Answer 1 · 2023-04-22T11:49:59.000Z

Hi, what is the resolution of the dataset?

Answer 2 · 2023-04-22T12:42:23.000Z

Thanks,I use data_ prepare_ Laval.py processed IndoorLavalDataset2018 and obtained the image resolution of 256 * 512 using the parameters in your code.I only use 256 images.May I ask how you handled and trained IndoorLavalDataset？

Answer 3 · 2023-04-24T02:22:19.000Z

Thanks,I use data_ prepare_ Laval.py processed IndoorLavalDataset2018 and obtained the image resolution of 256 * 512 using the parameters in your code.I only use 256 images.May I ask how you handled and trained IndoorLavalDataset？

I prepared the data using python data_prepare_laval.py, please find the readme.md for the detail.

Answer 4 · 2023-04-24T02:24:20.000Z

Thanks,I use data_ prepare_ Laval.py processed IndoorLavalDataset2018 and obtained the image resolution of 256 * 512 using the parameters in your code.I only use 256 images.May I ask how you handled and trained IndoorLavalDataset？

I think the problem is that the image size does not match the input of networks. Could you please print the x.shape in line 96 of "/home/kf/StyleLight-main/torch_utils/misc.py"

Answer 5 · 2023-04-24T02:38:00.000Z

I initially used a 256 * 512 image, but after conducting an interview with 128 * 256, I found that 128 * 256 images can be used for training.I don't know why ？Have you ever trained with 256 * 512 ？I am a newie, thank you very much for your patient answer.

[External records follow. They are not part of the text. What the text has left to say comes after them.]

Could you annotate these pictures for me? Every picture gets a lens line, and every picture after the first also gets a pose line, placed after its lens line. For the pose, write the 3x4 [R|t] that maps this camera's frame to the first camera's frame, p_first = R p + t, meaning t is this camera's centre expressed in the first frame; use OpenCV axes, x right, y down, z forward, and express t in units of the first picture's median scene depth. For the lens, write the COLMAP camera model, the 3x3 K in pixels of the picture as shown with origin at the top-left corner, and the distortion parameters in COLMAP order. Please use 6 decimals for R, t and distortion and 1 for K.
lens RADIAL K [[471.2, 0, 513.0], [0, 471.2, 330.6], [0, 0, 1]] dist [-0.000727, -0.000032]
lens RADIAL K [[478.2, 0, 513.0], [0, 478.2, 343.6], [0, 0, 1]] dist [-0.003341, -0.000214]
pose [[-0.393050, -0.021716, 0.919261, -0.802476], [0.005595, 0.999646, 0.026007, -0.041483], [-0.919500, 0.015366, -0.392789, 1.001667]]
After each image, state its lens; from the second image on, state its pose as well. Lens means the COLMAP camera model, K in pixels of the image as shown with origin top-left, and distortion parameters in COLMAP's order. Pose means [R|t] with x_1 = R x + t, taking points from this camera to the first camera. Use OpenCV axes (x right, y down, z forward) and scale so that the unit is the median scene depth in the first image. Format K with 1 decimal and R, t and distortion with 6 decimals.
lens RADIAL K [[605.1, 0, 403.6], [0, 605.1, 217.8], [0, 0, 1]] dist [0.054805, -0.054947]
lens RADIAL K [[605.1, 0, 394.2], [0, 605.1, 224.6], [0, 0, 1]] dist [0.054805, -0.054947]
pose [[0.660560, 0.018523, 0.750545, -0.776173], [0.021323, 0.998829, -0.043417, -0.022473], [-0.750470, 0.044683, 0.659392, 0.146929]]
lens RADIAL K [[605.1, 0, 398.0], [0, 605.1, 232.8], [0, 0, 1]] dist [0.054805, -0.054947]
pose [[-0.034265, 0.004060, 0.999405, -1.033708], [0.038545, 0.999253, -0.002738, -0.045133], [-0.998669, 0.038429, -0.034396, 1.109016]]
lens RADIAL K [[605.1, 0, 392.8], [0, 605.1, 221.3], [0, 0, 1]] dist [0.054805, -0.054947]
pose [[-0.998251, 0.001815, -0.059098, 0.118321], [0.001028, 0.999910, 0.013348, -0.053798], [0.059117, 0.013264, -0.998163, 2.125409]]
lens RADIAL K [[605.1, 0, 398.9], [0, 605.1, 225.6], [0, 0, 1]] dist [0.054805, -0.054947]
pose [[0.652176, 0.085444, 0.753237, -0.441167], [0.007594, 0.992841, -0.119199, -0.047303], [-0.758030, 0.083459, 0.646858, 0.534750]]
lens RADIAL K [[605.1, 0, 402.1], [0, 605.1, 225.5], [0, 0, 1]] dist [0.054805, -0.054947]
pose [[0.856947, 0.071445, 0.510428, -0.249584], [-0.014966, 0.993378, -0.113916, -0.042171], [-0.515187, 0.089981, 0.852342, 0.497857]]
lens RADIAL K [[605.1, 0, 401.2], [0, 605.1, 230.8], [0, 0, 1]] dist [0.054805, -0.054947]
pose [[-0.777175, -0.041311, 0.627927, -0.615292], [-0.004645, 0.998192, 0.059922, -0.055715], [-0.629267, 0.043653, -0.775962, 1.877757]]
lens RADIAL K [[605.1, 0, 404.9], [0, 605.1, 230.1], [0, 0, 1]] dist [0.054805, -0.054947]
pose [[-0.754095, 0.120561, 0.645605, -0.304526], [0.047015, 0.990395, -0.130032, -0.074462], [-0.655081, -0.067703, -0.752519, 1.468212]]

Answer 6 · 2023-04-24T02:54:46.000Z

I have tried both 256 * 512 and 128 * 256 resoltuion. Both are available. But you need to slightly modify the input size of networks to match image size in trainin_loop.py, Line 211.

where
common_kwargs_G = dict(c_dim=training_set.label_dim, img_resolution=128, img_channels=3, rank=rank) is for 128x256 images

common_kwargs_G = dict(c_dim=training_set.label_dim, img_resolution=256, img_channels=3, rank=rank) is for 256x512 images

Could you please try to modify this line to match the image resolution?

Answer 7 · 2023-04-24T03:06:43.000Z

Thanks a lot. I eventually understand where the problem lies.I'll take a good look at the source code again.

Answer 8 · 2023-04-24T03:55:00.000Z

Thanks. I will close this issue. If you have any other problem, you can open a new issue.